3. The system of claim 1 wherein the set of CPUs comprise similar CPUs compatible with the system.

4. The system of claim 1 wherein the transitionary firmware comprises a set of instructions in isolated memory segments dedicated to supporting one of each of the set of CPUs.

5. The system of claim 4 wherein the transitionary firmware further comprises a second set of instructions in a common memory segment dedicated to supporting all of each of the set of CPUs.

6. A method comprising:

executing an executable package comprising the transitionary firmware package;

writing a transitionary firmware to a memory, wherein the transitionary firmware comprises a reduced functionality for each of a set of central processing units (CPUs);

identifying one CPU from the set of CPUs, wherein the one CPU is installed in a system;

determining a full featured firmware corresponding to the one CPU from a set of full featured firmwares; and

overwriting a portion of the memory with a set of instructions corresponding to the identified CPU, wherein the portion of memory comprises instructions irrelevant to the identified CPU.

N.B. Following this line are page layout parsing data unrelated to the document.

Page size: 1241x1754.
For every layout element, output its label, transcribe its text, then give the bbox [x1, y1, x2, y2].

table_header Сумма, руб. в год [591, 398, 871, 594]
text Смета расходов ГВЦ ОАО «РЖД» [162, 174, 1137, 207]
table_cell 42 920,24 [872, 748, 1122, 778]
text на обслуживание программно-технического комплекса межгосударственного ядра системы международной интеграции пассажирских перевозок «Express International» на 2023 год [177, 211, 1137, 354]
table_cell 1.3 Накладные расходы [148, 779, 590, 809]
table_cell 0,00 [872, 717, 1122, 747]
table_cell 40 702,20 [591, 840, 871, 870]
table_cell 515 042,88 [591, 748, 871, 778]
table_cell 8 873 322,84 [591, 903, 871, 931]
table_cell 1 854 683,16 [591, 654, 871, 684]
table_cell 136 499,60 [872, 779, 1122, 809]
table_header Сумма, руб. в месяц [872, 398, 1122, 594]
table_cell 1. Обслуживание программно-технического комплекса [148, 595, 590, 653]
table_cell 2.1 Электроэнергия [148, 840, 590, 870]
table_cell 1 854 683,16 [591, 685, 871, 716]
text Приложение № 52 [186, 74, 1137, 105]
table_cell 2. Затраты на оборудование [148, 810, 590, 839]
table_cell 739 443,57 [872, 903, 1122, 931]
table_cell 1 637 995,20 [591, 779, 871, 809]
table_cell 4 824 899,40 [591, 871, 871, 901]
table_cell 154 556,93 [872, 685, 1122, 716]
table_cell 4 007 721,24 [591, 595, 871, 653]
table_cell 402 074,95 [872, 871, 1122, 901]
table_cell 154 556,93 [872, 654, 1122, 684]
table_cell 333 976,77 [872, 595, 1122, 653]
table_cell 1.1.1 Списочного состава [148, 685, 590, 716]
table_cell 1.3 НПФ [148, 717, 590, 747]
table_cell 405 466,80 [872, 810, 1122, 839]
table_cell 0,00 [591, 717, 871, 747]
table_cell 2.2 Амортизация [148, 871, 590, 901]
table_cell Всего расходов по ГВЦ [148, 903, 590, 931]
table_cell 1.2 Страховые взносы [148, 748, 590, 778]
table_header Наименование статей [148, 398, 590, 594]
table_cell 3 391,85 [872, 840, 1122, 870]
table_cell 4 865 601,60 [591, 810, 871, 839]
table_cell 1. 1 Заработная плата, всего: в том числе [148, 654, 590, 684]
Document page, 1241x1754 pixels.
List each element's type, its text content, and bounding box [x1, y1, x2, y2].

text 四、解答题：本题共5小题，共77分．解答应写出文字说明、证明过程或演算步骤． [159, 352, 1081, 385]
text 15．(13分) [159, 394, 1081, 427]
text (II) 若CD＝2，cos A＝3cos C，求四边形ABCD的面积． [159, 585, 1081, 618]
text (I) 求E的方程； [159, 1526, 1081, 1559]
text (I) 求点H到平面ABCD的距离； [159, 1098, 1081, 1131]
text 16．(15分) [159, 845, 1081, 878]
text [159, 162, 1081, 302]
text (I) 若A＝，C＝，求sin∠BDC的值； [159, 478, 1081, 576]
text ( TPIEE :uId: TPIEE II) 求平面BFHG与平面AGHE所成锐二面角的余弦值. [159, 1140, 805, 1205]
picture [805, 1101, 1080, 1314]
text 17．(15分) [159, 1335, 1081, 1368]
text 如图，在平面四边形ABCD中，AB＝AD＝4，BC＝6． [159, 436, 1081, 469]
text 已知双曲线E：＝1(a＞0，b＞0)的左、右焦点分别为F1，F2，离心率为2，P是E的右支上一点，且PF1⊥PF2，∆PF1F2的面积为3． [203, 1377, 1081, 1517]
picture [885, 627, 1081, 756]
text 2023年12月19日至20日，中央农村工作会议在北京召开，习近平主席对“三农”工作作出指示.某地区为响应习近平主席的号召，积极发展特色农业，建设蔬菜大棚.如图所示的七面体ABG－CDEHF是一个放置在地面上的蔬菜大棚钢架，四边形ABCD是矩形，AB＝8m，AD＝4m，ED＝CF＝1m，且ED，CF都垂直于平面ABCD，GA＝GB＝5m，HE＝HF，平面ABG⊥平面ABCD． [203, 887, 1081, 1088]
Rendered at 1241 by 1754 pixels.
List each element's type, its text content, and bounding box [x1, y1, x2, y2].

7. The method of claim 6 wherein the transitionary firmware comprises a data footprint of a same addressable size as the full featured firmware package.

8. The method of claim 6 wherein the set of CPUs comprise similar CPUs compatible with the system.

9. The method of claim 6 wherein the transitionary firmware comprises a set of instructions in isolated memory segments dedicated to supporting one of each of the set of CPUs.

10. The method of claim 9 wherein the transitionary firmware further comprises a second set of instructions in a common memory segment dedicated to supporting all of each of the set of CPUs.

11. A computer readable medium comprising a memory having instructions stored thereon and a controller configured to perform, when executing the instructions to:

execute an executable package comprising the transitionary firmware package;

write a transitionary firmware to the memory, wherein the transitionary firmware comprises a reduced functionality for each of a set of central processing units (CPUs);

identify one CPU from the set of CPUs, wherein the one CPU is installed in a system;

determine a full featured firmware corresponding to the one CPU from a set of full featured firmwares; and

write the full featured firmware to the memory.

12. The computer readable medium of claim 11 wherein the transitionary firmware comprises a data footprint of a same addressable size as the full featured firmware package.

13. The computer readable medium of claim 11 wherein the set of CPUs comprise similar CPUs compatible with the system.

14. The computer readable medium of claim 11 wherein the transitionary firmware comprises a set of instructions in isolated memory segments dedicated to supporting one of each of the set of CPUs.

15. The computer readable medium of claim 11 wherein the transitionary firmware further comprises a second set of instructions in a common memory segment dedicated to supporting all of each of the set of CPUs.